What You Need To Know

  •  The nonprofit organization Matthew's Hope recently opened a new location in Brevard County

  •  The group started 12 years ago in Winter Garden as an effort to help the homeless population during cold weather

  • Now with campuses in two counties, the group provides transitional housing, a food pantry, mobile outreach and a preschool

Officials in the organization say their main goal is to help people dealing with homelessness to get off the streets and into transitional housing, and help them find a new purpose.

Their hope is that eventually, the help provided at Matthew's Hope will lead to a place those in need can call their own.

Rodney Walton says he does just about everything in the Matthew's Hope pantry — he sorts and stocks donations, and then gets them ready to give out to the needy.

"A lot of people turn their nose up at homeless people, we don't," Walton said.

He says he grew up on a farm where he and his family spent the days doing hard work on thousands of acres.

"Growing up on a farm taught you good work values, and being responsible for yourself and everybody around you," Walton said, noting how his experiences growing up shaped him.

But somewhere along the way, though, he says he lost his way.

After years on the streets, Walton said he found his way to Matthew's Hope in Cocoa three months ago.

Since then, he's become an integral part of the nonprofit's work to help homeless people learn to help themselves.

"I met these guys, and ended up getting into the program two weeks after they got the building," Walton said.

The facility in Brevard County is Matthew's Hope's second location — for 12 years the organization has been operating out of Winter Garden.

But officials say they saw the need to expand to Brevard County and bought a former church on six acres of land on Forrest Avenue in Cocoa.

Walton is one of the people helping to renovate the property so it can be better used to serve the area's homeless population.

"Think of it as the toddler who is trying to walk — we're here to steady you if you fall, pick you back up," said Matthew's Hope founder the Rev.
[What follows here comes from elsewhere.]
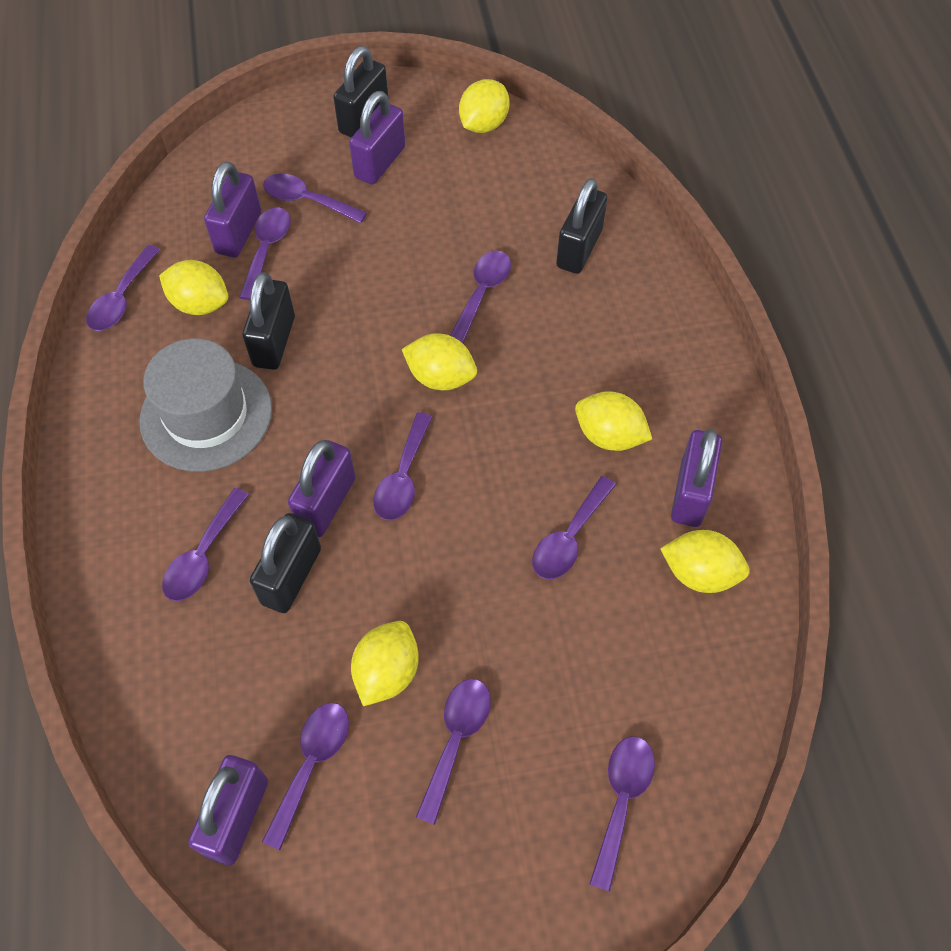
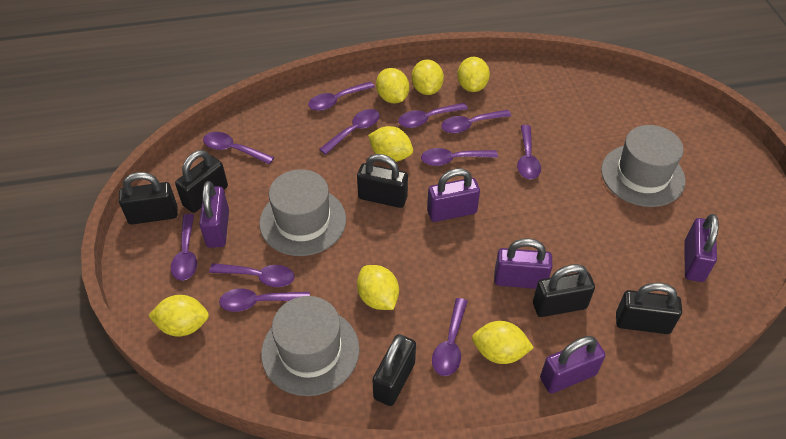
black padlock: 4 -> 6
grey hat: 1 -> 3
purple spoon: 10 -> 11
yellow lemon: 6 -> 7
Scott Billue. "People we help are doing what needs to be done to get off the streets."

The pastor says a lot of the renovations being done on the property involves reusing what's already there.

"The metaphors are right there, because that's what we're doing, we are building people up, we are restoring lives," Billue said.

What started in a double-wide trailer has expanded into two campuses that serve 1,600 people, he said.

Among them are people like Walton who say they want to contribute and not just take.

"Makes you feel good about yourself," he said with a smile.​

Matthew's Hope in Cocoa is currently operating it's food pantry, mobile outreach and a preschool.

Once renovations are complete, Billue said they hope to add their transitional housing program by the end of the year.